» PROBLEM SET:
a) In the passage on Kafka transactions, translate this sentence into Spanish: "Consumers in read_committed mode skip records until the matching commit marker arrives."
b) According to the passage on Kafka transactions, what actions does the Razorpay refunds processor carry out in one logical step? List all of them.

--- Begin PASSAGE GIVEN ---

Transactional writes: 2PC wearing a hat

A Razorpay refunds processor reads each settlement event from one Kafka topic, computes a refund record, writes it to a refunds-emitted topic, and advances its consumer offset on the source — all in one logical step. If the process crashes between the write and the offset commit, a naive setup either drops the refund (offset committed but write lost) or duplicates it (write happened, offset wasn't, restart replays). The transactional producer makes those three operations — write to many partitions, commit consumer offset, all-or-nothing — succeed together or fail together. The previous chapter showed how the idempotent producer dedups retries within one session per partition. This chapter shows how the transactional layer extends that into a multi-partition atomic commit, and reveals it as classical two-phase commit with the broker playing coordinator.

Kafka transactions are two-phase commit run by a per-producer transaction coordinator. The producer writes to many partitions, those writes are tagged "uncommitted", the coordinator writes a PREPARE marker to its internal transaction log, then writes a COMMIT (or ABORT) marker to every involved partition. Consumers in read_committed mode skip records until the matching commit marker arrives. This is 2PC, with the transaction-state log replacing the classical "transaction manager" durable store.

--- End PASSAGE GIVEN ---
--- Begin RECORDS ---

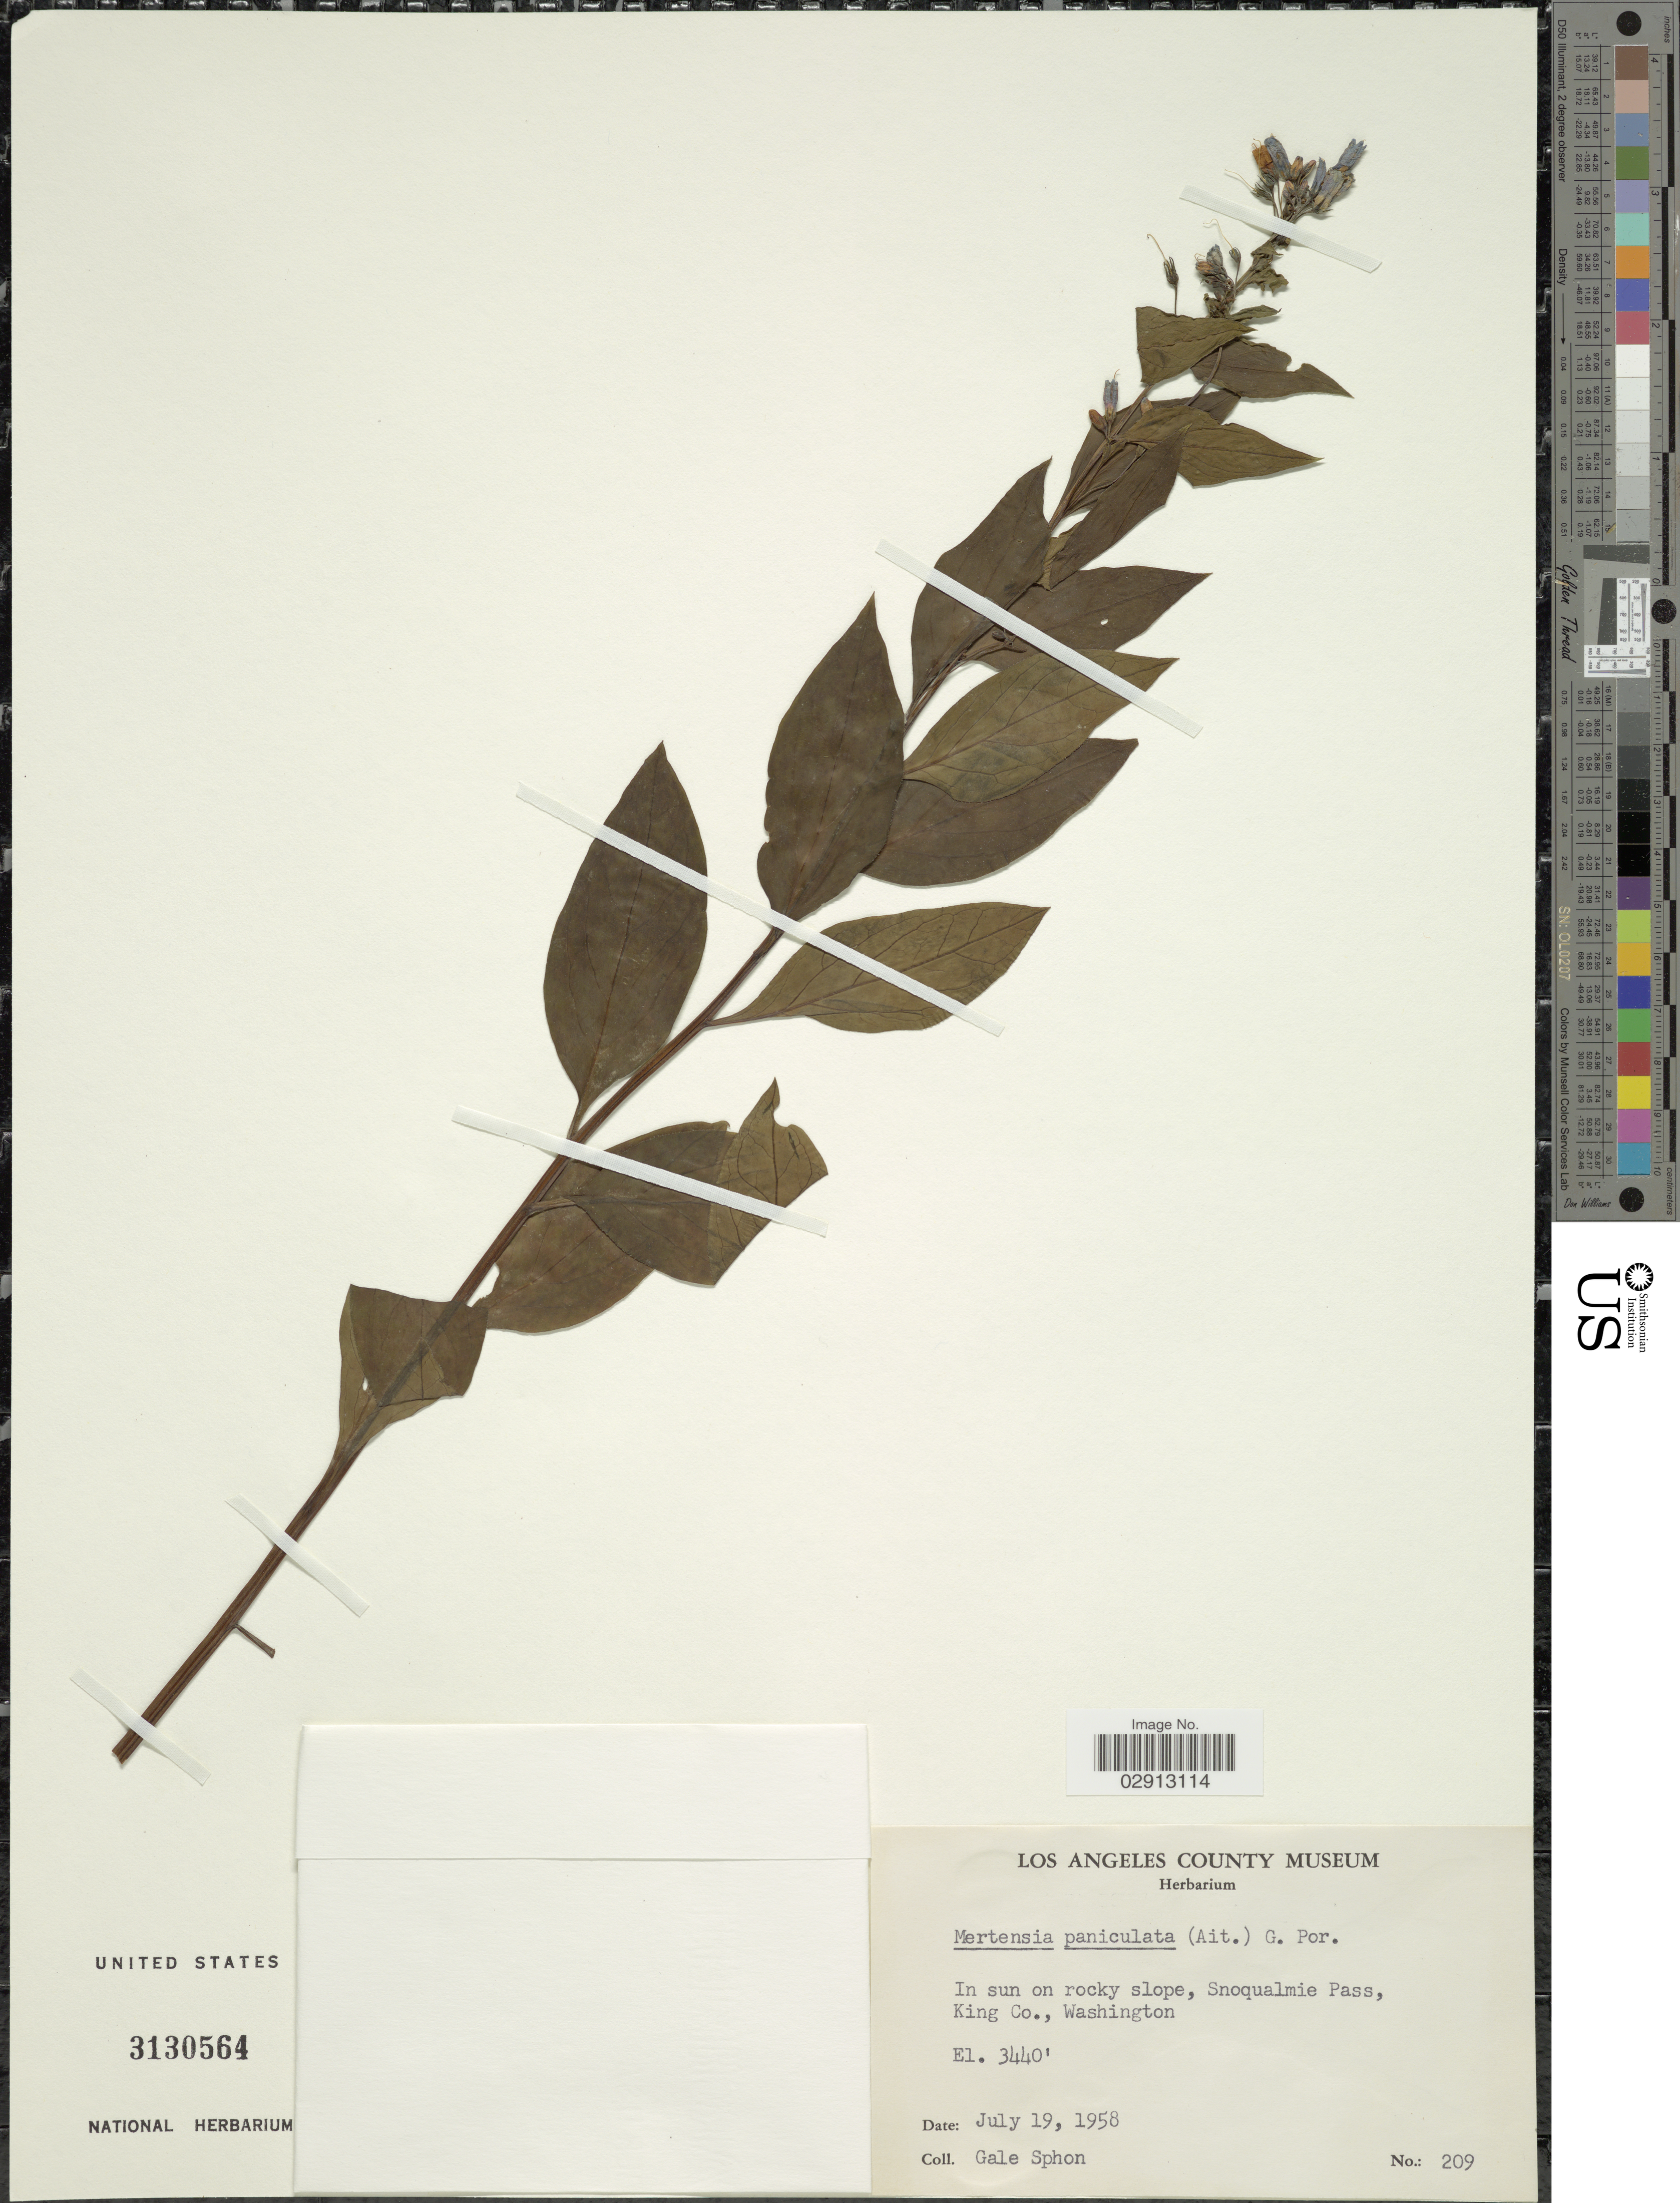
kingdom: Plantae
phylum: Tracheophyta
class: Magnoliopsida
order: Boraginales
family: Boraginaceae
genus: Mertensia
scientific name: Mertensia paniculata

--- End RECORDS ---
--- Begin RECORDS ---

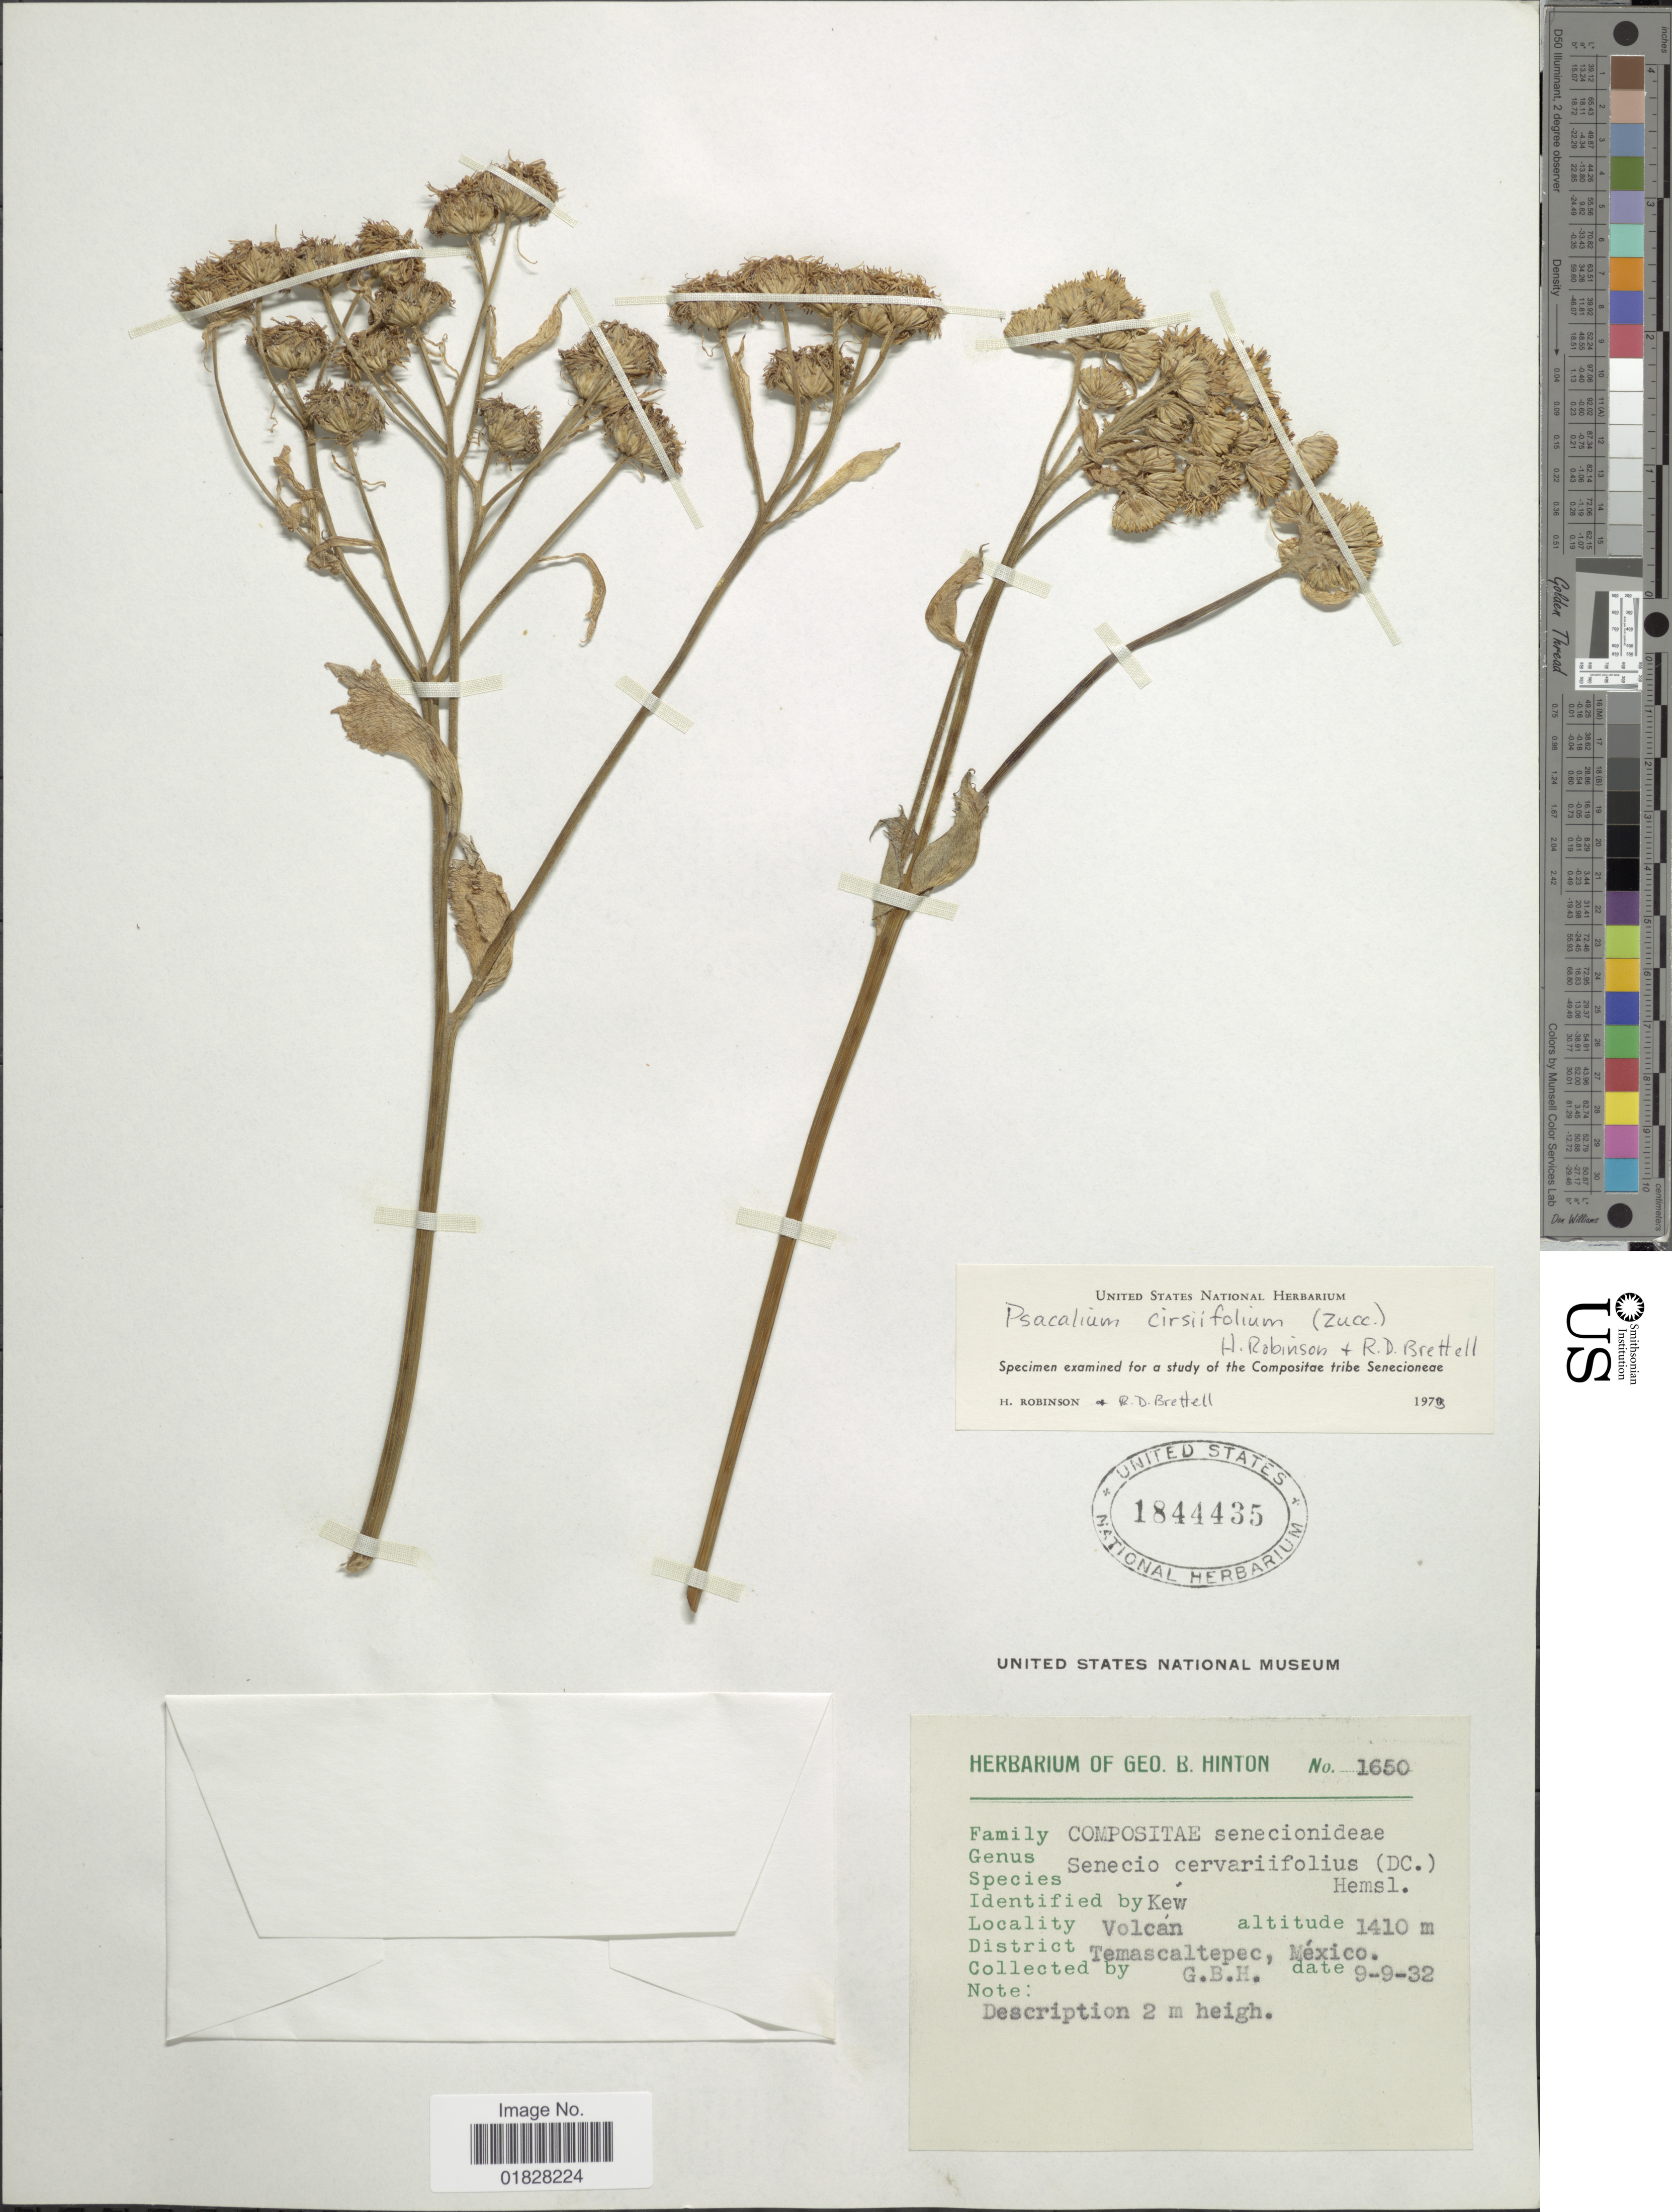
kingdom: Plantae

--- End RECORDS ---

» SET OF ANSWERS:
a) Los consumidores en modo read_committed omiten los registros hasta que llega el marcador de confirmación correspondiente.

b)
- Reads each settlement event from one Kafka topic
- Computes a refund record
- Writes it to a refunds-emitted topic
- Advances its consumer offset on the source